Uniform Law: This section is based upon § 602 of the Uniform Trust Code.


§ 19–1306.03. Settlor’s powers; powers of withdrawal.

(a) While a trust is revocable, rights of the beneficiaries are subject to the control of, and the duties of the trustee are owed exclusively to, the settlor.

(b) While a trust is not revocable, for so long as a person has a currently exercisable power of withdrawal over the entire principal of the trust, the duties of a trustee are owed exclusively to such person.

(c) While a trust is revocable and a settlor does not have the capacity to revoke the trust, a beneficiary shall have the right to enforce the settlor’s intent to benefit the beneficiary during the settlor’s incapacity.


(Mar. 10, 2004, D.C. Law 15-104, § 2(b), 51 DCR 208.)

Editor's Notes

Uniform Law: This section is based upon § 603 of the Uniform Trust Code.


§ 19–1306.04. Limitation on action contesting validity of revocable trust; distribution of trust property.

(a) A person may commence a judicial proceeding to contest the validity of a trust that was revocable at the settlor’s death within the earliest of:

(1) One year after the settlor’s death;

(2) Ninety days after the trustee sent the person a copy of the trust instrument and a notice informing the person of the trust’s existence, of the trustee’s name and address, and of the time allowed for commencing a proceeding; or

(3) Six months after the date of the first publication of notice of the trust’s existence, the name and address of each trustee and of the settlor, and the time allowed for commencing a proceeding, in the same manner as required for publication of notice of appointment of a personal representative, if the trustee sends a copy of the text of such notice, not later than 15 days after the date of its first publication, to each qualified beneficiary of the trust, heir of the decedent, and other person who would be an interested person within the meaning of section 20-101(d) if the trust were a will and who would have been required to be sent notice of the appointment of a personal representative under section 20-704 if a personal representative had been appointed.

(b) Upon the death of the settlor of a trust that was revocable at the settlor’s death, the trustee may proceed to distribute the trust property in accordance with the terms of the trust.

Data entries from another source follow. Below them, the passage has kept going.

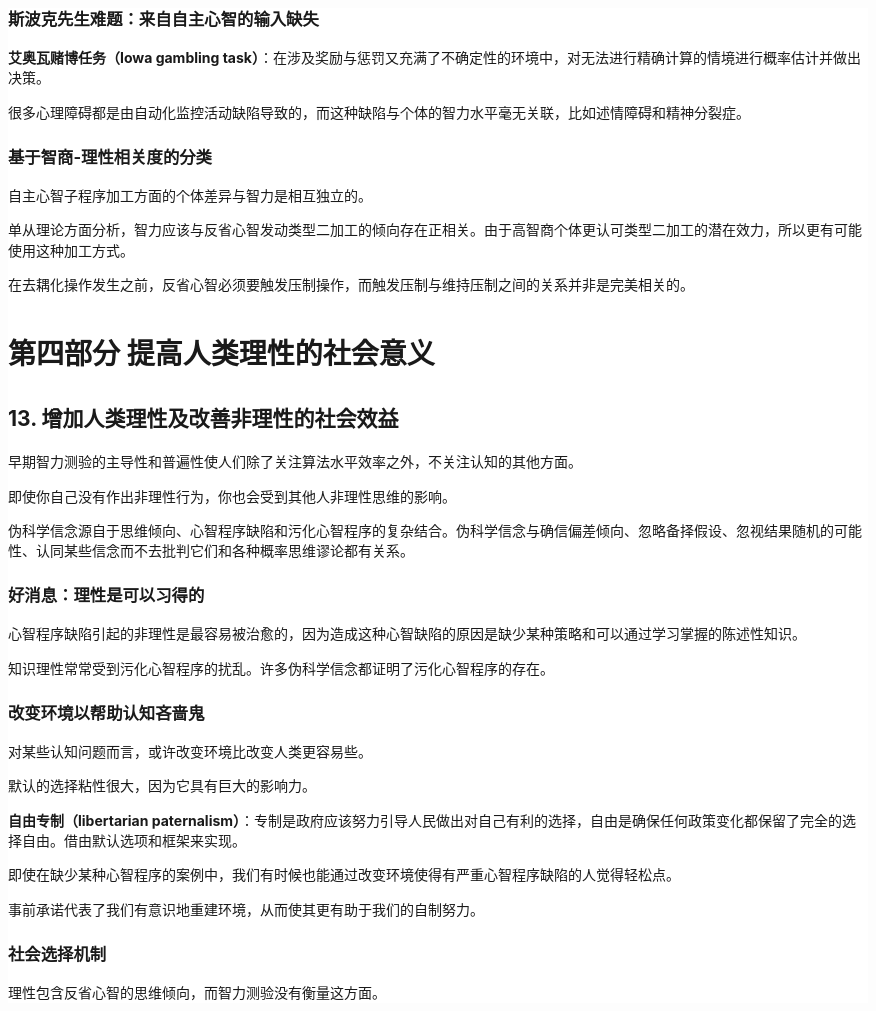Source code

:### 斯波克先生难题：来自自主心智的输入缺失

**艾奥瓦赌博任务（Iowa gambling task）**：在涉及奖励与惩罚又充满了不确定性的环境中，对无法进行精确计算的情境进行概率估计并做出决策。

很多心理障碍都是由自动化监控活动缺陷导致的，而这种缺陷与个体的智力水平毫无关联，比如述情障碍和精神分裂症。

### 基于智商-理性相关度的分类

自主心智子程序加工方面的个体差异与智力是相互独立的。

单从理论方面分析，智力应该与反省心智发动类型二加工的倾向存在正相关。由于高智商个体更认可类型二加工的潜在效力，所以更有可能使用这种加工方式。

在去耦化操作发生之前，反省心智必须要触发压制操作，而触发压制与维持压制之间的关系并非是完美相关的。



# 第四部分 提高人类理性的社会意义 

## 13. 增加人类理性及改善非理性的社会效益

早期智力测验的主导性和普遍性使人们除了关注算法水平效率之外，不关注认知的其他方面。

即使你自己没有作出非理性行为，你也会受到其他人非理性思维的影响。

伪科学信念源自于思维倾向、心智程序缺陷和污化心智程序的复杂结合。伪科学信念与确信偏差倾向、忽略备择假设、忽视结果随机的可能性、认同某些信念而不去批判它们和各种概率思维谬论都有关系。

### 好消息：理性是可以习得的

心智程序缺陷引起的非理性是最容易被治愈的，因为造成这种心智缺陷的原因是缺少某种策略和可以通过学习掌握的陈述性知识。

 知识理性常常受到污化心智程序的扰乱。许多伪科学信念都证明了污化心智程序的存在。

### 改变环境以帮助认知吝啬鬼

对某些认知问题而言，或许改变环境比改变人类更容易些。

默认的选择粘性很大，因为它具有巨大的影响力。

**自由专制（libertarian paternalism）**：专制是政府应该努力引导人民做出对自己有利的选择，自由是确保任何政策变化都保留了完全的选择自由。借由默认选项和框架来实现。

即使在缺少某种心智程序的案例中，我们有时候也能通过改变环境使得有严重心智程序缺陷的人觉得轻松点。

事前承诺代表了我们有意识地重建环境，从而使其更有助于我们的自制努力。

### 社会选择机制

理性包含反省心智的思维倾向，而智力测验没有衡量这方面。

The trustee is not subject to liability for doing so unless:

(1) The trustee knows of a pending judicial proceeding contesting the validity of the trust; or

(2) A potential contestant has notified the trustee of a possible judicial proceeding to contest the trust and a judicial proceeding is commenced within 60 days after the contestant sent the notification.

(c) A beneficiary of a trust that is determined to have been invalid is liable to return any distribution received.


(Mar. 10, 2004, D.C. Law 15-104, § 2(b), 51 DCR 208.)

Editor's Notes

Uniform Law: This section is based upon § 604 of the Uniform Trust Code.